ESPE Abstracts (2019) 92 FC7.4

Metabolic Syndrome Features in Pre-Pubertal Children Born After Maternal Pre-Eclampsia

Sarah Goffin1, José Derraik1,2,3,4, Valentina Chiavaroli1,5, Janene Biggs1, Paul Hofman1, Katie Groom1, Wayne Cutfield1,2


1Liggins Institute, University of Auckland, Auckland, New Zealand. 2A Better Start - National Science Challenge, University of Auckland, Auckland, New Zealand. 3Department of Women's and Children's Health, Uppsala University, Uppsala, Sweden. 4Children's Hospital, Zhejiang University School of Medicine, Hangzhou, China. 5Neonatal Intensive Care Unit, Pescara Public Hospital, Pescara, Italy


Background: Pre-eclampsia is associated with important complications for both mother and baby in the short term, but there are limited data about its long-term effects on offspring metabolism. Thus, we aimed to assess whether maternal pre-eclampsia was associated with adverse effects on metabolism and body composition in the offspring in childhood.

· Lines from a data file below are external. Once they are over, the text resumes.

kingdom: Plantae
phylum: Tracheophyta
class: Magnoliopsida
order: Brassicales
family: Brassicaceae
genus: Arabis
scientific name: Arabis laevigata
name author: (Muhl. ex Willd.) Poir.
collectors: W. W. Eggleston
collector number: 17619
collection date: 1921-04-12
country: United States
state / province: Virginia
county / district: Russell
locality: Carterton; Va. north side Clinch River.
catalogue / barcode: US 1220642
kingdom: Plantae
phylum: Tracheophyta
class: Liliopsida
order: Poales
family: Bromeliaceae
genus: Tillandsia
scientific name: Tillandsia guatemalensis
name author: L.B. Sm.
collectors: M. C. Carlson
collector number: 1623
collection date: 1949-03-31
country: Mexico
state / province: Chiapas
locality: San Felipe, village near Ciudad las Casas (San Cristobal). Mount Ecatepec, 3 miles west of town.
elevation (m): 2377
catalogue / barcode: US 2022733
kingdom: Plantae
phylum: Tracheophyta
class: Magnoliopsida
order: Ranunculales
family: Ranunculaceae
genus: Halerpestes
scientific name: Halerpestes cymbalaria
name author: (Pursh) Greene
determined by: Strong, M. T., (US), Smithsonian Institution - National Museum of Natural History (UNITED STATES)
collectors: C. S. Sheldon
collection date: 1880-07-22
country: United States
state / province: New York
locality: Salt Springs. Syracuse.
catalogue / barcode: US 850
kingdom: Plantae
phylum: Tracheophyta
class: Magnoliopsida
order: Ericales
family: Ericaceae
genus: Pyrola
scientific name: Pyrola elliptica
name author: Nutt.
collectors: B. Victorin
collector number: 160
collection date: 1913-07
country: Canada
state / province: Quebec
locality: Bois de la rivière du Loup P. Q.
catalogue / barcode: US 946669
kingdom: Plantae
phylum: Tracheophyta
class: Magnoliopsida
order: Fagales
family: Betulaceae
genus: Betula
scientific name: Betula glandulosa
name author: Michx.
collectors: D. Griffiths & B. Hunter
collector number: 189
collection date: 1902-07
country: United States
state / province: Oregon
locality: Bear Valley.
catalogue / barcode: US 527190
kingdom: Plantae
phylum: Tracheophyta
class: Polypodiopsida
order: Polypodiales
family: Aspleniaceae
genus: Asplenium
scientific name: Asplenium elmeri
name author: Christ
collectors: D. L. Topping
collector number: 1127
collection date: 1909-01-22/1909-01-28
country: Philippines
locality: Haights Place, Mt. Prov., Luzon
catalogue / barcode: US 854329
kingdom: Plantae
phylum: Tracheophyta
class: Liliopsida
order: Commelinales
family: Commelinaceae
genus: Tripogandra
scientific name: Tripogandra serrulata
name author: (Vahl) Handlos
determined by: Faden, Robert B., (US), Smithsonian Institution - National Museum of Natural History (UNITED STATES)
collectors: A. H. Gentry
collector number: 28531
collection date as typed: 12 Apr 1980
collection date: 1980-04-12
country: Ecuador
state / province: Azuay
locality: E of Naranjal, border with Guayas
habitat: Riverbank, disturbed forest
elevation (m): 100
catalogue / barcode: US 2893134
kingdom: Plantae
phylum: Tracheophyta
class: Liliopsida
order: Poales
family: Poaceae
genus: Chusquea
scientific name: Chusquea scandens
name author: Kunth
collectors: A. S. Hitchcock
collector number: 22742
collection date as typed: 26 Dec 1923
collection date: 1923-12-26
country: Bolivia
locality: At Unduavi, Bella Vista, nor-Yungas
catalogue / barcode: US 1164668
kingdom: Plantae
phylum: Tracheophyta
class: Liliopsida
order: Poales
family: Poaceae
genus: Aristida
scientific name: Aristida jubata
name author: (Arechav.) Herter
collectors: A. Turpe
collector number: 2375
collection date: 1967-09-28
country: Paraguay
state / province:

Methods: We studied healthy pre-pubertal children (aged 4–10 years) born at term. Offspring of mothers who were diagnosed with pre-eclampsia (n=39) and offspring of mothers from control pregnancies (n=50) were compared. Primary outcome was insulin sensitivity measured using intravenous glucose tolerance tests and Bergman's minimal model. Other assessments included body composition using whole-body dual-energy x-ray absorptiometry, 24-hour ambulatory blood pressure monitoring and lipid profiles.

Results: Children born after maternal pre-eclampsia had lower insulin sensitivity compared to controls [9.86 vs 12.56 x10-4•min-1•(mU/l); P=0.046], as well as higher fasting insulin concentrations (5.64 vs 3.24 mIU/l; P<0.001) and HOMA-IR (1.18 vs 0.70; P=0.004). In addition, children born after pre-eclamptic pregnancies had higher diastolic blood pressure in the daytime (+4.6 mmHg; P=0.013) and night-time (+8.6 mmHG; P<0.0001), higher mean arterial pressure in the night-time (+7.0 mmHg; P<0.001), and lower nocturnal diastolic dipping (10.6 vs 16.2%; P=0.040), as well as higher triglyceride levels (0.75 vs 0.62 mmol/l; P=0.016). However, children in the two groups had similar anthropometry and body composition.

Conclusion: Our study shows for the first time that maternal pre-eclampsia is associated with lower insulin sensitivity and elevated fasting insulin levels in the pre-pubertal offspring. In addition, we observed abnormalities in 24-hour ambulatory blood pressure monitoring. As the aetiology of pre-eclampsia becomes clearer, relating these to childhood outcomes will be critical. Further studies are required to follow-up the offspring born after pre-eclampsia to ascertain whether the observed differences track into adolescence and adulthood.